I turned around and walked out leaving the sack of candy on the counter, she picked up the phone as I did. Four blocks down the street a Cop stopped me, had me get out and lean over as he patted me down. He checked my driver's license, next thing I knew I was in handcuffs.
"What in the hell am I being charged with?" I asked. Damn it, there is no law about saying "fuck" in public, I don't give a shit if the clerk was only 12 years old.
"Identity theft, credit card fraud, your documents are all invalid."
"I am Dan Magnusan, damn it. There is nothing wrong with my documents at all!" I protested.
"Tell it to the judge, bud." Off we went.
The back seat of police cars stink to high hell, let me tell you.
"Hey, somebody puked on the floor back here!" I complained.
He looked up at me in the mirror, didn't say anything.
Debra had me out of there in less than two hours.
I started making phone calls, by now every credit reporting agency on the planet had me listed as dead. Now that sounds easy to fix and it should be, but if it ever happens to you, you will find out.

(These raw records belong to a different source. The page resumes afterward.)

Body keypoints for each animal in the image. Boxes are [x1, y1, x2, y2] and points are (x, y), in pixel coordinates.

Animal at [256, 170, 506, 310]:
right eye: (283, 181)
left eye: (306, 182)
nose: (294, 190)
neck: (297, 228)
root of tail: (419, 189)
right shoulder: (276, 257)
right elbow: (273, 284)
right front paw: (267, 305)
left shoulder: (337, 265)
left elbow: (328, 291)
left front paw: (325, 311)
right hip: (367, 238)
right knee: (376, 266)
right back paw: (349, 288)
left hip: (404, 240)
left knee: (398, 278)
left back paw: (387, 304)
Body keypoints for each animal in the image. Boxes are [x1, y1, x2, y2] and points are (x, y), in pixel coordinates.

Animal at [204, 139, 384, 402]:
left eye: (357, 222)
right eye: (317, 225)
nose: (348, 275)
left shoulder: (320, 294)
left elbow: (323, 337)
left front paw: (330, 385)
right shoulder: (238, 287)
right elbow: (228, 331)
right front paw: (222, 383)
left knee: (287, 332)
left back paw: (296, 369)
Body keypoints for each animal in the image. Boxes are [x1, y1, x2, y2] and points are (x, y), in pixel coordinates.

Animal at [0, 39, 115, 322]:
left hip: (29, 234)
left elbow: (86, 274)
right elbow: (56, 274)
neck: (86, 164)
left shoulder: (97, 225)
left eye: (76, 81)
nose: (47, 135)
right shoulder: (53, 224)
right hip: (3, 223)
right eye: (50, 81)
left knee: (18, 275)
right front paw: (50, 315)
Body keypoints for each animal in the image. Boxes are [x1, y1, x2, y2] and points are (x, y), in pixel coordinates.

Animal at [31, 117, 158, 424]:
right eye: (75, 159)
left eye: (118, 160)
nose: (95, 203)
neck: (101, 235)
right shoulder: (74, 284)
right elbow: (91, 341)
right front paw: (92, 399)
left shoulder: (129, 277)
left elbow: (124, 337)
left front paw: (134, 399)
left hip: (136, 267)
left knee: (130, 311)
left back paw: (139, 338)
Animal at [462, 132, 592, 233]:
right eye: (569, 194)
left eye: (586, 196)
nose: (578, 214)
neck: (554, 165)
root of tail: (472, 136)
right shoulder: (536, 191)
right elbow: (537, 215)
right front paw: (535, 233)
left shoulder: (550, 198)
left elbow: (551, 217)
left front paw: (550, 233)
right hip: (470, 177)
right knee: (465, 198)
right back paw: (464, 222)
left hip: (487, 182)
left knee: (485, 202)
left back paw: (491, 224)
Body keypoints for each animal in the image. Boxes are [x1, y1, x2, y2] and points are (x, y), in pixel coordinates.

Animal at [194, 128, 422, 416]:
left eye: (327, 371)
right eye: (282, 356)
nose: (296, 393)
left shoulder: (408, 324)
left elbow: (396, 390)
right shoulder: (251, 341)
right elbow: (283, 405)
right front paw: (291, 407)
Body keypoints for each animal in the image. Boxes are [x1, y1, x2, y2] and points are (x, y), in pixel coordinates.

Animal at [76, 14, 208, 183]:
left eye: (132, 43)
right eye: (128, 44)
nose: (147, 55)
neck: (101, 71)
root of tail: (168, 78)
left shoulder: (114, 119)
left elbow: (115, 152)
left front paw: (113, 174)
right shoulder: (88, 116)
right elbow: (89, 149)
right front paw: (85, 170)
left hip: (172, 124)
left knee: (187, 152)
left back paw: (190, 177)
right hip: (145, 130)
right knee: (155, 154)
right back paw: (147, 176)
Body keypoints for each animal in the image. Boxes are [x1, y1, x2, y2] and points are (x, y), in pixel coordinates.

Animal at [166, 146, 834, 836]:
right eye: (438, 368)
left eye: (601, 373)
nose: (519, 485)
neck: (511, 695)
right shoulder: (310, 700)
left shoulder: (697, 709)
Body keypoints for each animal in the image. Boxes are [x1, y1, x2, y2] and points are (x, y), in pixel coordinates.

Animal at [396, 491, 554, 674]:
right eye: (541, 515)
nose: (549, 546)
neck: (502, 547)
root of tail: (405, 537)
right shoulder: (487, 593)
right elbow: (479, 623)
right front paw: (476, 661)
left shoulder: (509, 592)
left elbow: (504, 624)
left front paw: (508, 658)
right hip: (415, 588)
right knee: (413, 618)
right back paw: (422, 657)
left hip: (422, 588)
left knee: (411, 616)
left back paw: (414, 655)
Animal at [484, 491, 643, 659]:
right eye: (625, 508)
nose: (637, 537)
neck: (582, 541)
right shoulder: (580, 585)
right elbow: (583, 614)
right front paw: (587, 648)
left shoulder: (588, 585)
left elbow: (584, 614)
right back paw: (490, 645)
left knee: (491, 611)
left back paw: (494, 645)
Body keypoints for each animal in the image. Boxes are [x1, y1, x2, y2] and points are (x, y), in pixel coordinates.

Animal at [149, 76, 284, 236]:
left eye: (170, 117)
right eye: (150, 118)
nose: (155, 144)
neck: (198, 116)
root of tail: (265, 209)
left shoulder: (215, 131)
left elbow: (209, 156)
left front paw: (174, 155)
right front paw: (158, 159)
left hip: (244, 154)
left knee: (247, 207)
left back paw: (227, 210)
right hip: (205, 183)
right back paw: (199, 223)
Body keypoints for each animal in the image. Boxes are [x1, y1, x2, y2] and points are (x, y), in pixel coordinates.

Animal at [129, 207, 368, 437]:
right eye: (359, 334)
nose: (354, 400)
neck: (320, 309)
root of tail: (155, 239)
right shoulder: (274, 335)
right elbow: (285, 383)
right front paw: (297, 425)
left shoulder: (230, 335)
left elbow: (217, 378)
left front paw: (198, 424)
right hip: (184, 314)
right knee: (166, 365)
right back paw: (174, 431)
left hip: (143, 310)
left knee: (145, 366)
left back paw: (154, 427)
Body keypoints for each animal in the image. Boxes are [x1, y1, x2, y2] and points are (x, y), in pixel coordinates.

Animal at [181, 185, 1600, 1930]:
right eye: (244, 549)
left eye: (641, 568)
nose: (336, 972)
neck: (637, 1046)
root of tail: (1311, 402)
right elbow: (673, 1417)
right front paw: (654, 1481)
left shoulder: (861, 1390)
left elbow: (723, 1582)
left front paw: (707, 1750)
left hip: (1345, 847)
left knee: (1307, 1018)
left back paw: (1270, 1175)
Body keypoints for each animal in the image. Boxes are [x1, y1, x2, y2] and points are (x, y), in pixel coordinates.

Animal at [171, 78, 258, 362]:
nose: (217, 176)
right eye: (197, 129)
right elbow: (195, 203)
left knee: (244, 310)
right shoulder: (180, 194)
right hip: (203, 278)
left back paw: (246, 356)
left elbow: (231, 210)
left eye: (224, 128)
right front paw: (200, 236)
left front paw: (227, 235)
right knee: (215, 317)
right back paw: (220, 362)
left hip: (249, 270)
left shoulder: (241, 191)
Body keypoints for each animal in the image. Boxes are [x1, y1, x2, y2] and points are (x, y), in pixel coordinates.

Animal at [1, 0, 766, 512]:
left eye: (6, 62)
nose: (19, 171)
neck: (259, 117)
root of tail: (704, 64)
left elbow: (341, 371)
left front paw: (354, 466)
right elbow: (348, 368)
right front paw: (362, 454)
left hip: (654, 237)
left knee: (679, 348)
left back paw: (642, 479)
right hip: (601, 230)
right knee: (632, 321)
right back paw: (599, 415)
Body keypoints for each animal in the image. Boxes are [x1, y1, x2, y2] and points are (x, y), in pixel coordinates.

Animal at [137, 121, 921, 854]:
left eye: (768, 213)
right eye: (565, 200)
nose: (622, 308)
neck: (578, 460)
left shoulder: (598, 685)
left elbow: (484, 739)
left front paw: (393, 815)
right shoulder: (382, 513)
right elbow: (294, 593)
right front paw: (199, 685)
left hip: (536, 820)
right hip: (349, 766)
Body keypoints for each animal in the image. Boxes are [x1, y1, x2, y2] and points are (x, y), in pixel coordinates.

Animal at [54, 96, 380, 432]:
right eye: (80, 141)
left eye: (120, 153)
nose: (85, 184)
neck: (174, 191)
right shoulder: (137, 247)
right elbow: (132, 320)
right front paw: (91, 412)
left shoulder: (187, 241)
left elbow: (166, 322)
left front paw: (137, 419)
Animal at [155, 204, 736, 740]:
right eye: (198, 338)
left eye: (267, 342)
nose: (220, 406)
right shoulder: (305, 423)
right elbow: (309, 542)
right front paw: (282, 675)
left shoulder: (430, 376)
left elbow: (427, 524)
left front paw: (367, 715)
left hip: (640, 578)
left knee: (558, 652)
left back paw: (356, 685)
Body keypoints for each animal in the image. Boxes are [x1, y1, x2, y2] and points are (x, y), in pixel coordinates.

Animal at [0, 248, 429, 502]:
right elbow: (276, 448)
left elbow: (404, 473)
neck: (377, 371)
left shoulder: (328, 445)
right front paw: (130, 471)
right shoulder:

When the government says you are dead, go get a shovel because you are dead!
After three more months and a pile of money spent on a lawyer I was still dead.
He appeared to be very good at just one thing, sending out statements for "billable hours."
At least I was back to being able to get it up, Debra saw to that. But I couldn't even drive my fucking truck, that same Cop seemed to be always parked out by the highway waiting for me. I just parked the fucking truck after the second ticket for driving without a license.
That really pissed me off, now I couldn't even go fishing because the jetty out into the ocean was four miles and I couldn't walk that far.
I couldn't buy anything at all unless it was cash.
I did go back to that store and bought the bag of candy, partly so I could glare at the clerk and partly because I wanted some. I paid cash, giving the little bitch that got me arrested a dirty look. Walking the six blocks back home, I hid what was left over under the seat in my truck.
Debra would never think to look there.
+++
The Judge did look closely at me and told me I didn't look very dead, then he snorted like that was funny or something.